TED or T.E.D. compression stockings
- When you consider the purchase of a pair of TEDs or ThromboEmbolism-Deterrent stockings please ask your surgeon for advice. TEDs can assist in the prevention of oedema and thrombosis following a hip operation. Normally the thy high model is used, but again check this with your surgeon just as the time that he/she recommends you to use the stockings! The stocking manufacturers have an application table with sizes, compression facors and how to apply this. Some surgeons supply TEDs as part of their routine. Otherwise TEDs can be ordered from the Internet but your “hjälpmedelscentral” can surely advise and supply them too.
Sock or stocking aid
- Sock and stocking aids exist in various types and models, they make life a lot easier at times when you can’t or just aren’t allowed to bend down, for example when you have to obey the rule for those sacred 90 degrees!
- Regardless of your age or anatomy, with hip problems and prior to or a short period a hip operation a shoe horn will be found very helpful. When you purchase one its length should be sufficient to prohibit you from having to bend down too far putting on shoes etc.
Grabber and reacher
- Smaller objects that are on the ground are difficult to reach after a hip operation but a grabber or reacher can help here. As with all the previous points a grabber can help you prevent to break the 90-degree rule in many small and everyday duties.
- There are pillows and props of different form that can be useful to raise a chair’s seat or to place under the knee/leg of the operated leg in your bed. Even in bed you should not allow your operated leg to drag on your hip when you pull in your kneee and while your sleep on the non-operated side. A thinner pillow or prop can then be a useful item. Ask your “hjälpmedelscentral” to show you some models.

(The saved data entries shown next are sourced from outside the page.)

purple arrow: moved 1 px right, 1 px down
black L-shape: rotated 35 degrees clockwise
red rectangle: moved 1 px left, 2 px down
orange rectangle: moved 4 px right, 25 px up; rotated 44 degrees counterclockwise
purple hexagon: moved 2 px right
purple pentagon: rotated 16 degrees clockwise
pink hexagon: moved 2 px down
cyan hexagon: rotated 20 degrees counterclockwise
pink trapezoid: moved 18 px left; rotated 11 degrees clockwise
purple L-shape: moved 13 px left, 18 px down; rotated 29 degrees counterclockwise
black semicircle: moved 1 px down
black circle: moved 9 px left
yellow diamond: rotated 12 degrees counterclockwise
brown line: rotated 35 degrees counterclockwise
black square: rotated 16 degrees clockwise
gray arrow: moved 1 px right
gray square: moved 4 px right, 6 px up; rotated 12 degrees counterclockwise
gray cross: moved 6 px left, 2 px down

Meanwhile try to continue as much as the situation allows with your exercises and training as long as the hip itself is not loaded and aggravated by them. Light pain and occasional use of pain medication is generally not objected to by surgeons, but make sure that you follow his/her recommendations. It is advantageous to go into your operation with a good condition, possibly aiding in a smoother and shorter rehabilitation period.